Впрочем, недоумевали все европейцы, включая Кинкейда и саму Бесс. Пабло, взмахнув рукой, быстро отдавал какие-то распоряжения. В считанные мгновения женщины принесли откуда-то потрясающей красоты разноцветную мантию, сплетенную из тысяч и тысяч ярких перышек. Вождь произнес несколько слов.

— Что-то не понимаю, — растерялся Эван.

— Я немного знаю испанский, — вмешался Кинкейд. — Он говорит, что эта мантия предназначена для женщины звезд.

— Ерунда какая-то! — удивился Эван и переспросил у Пабло.

— Да, — твердо ответил тот. — Женщина Звезд. Бесс не знала, почему куна назвали ее этим именем, однако вождь твердо стоял на своем и даже сказал, что пошлет с ней четыре отряда воинов на четырех лодках. Ее слово для них закон, угодить ей — честь. От всякой платы Пабло наотрез отказался.

Девушка поблагодарила его широкой улыбкой и грациозно присела в книксене, насколько это позволяли узкие мальчишечьи бриджи и грубые ботинки.

А спустя три дня, после долгого пути под бесконечным дождем по полноводной реке она начала сомневаться, уж не медвежью ли услугу оказал им Пабло.

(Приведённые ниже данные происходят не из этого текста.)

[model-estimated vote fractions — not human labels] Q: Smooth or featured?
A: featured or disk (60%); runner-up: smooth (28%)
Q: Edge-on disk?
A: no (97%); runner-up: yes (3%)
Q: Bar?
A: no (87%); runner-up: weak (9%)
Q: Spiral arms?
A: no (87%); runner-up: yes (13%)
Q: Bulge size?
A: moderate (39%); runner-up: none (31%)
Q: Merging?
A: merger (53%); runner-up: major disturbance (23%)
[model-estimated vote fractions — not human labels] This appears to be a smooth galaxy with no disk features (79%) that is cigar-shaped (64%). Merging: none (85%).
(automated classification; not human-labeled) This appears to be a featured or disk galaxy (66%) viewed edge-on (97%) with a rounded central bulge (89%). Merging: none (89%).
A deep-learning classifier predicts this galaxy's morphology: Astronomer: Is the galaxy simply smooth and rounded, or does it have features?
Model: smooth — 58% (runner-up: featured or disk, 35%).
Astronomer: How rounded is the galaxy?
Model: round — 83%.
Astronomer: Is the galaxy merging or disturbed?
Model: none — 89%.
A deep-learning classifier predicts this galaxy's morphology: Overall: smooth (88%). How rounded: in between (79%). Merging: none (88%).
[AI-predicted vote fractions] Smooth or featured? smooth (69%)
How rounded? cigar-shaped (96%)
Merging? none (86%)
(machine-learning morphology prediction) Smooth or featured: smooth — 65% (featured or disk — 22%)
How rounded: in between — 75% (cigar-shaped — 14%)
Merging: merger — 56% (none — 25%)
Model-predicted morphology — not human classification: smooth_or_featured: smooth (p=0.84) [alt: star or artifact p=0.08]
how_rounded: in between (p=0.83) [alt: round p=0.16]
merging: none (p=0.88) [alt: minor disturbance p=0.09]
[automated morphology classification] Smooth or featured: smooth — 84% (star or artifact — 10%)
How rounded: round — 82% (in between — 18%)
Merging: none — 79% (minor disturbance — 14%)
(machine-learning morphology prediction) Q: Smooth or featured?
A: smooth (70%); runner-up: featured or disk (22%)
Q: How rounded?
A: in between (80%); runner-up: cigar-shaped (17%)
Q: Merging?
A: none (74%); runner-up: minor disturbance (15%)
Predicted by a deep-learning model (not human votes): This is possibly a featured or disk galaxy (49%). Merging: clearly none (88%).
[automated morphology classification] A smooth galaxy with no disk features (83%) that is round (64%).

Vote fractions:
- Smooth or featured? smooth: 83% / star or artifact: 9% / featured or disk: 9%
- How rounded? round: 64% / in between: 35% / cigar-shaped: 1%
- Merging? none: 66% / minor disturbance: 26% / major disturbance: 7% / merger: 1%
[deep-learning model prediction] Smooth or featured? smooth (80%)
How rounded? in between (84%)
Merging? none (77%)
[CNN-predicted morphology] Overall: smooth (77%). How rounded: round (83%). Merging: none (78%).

Конечно, осадки временами прекращались. Но как только заканчивалась пытка ливнем, начиналась пытка паром, который влажными клубами исходил от всего, что их окружало. К тому же полчища насекомых налетали, наползали, напрыгивали на свои жертвы, норовя забраться в нос, в уши, укусить в самые болезненные места. От смерти под их ненасытными жалами спасала только чудодейственная ароматная паста, которой Бесс снабдили в индейской деревне. К сожалению, она не отпугивала насекомых, а только предотвращала укусы. Тела путников были облеплены тучами мелких и крупных кровососов, которые с жадностью выискивали необработанные мазью участки кожи.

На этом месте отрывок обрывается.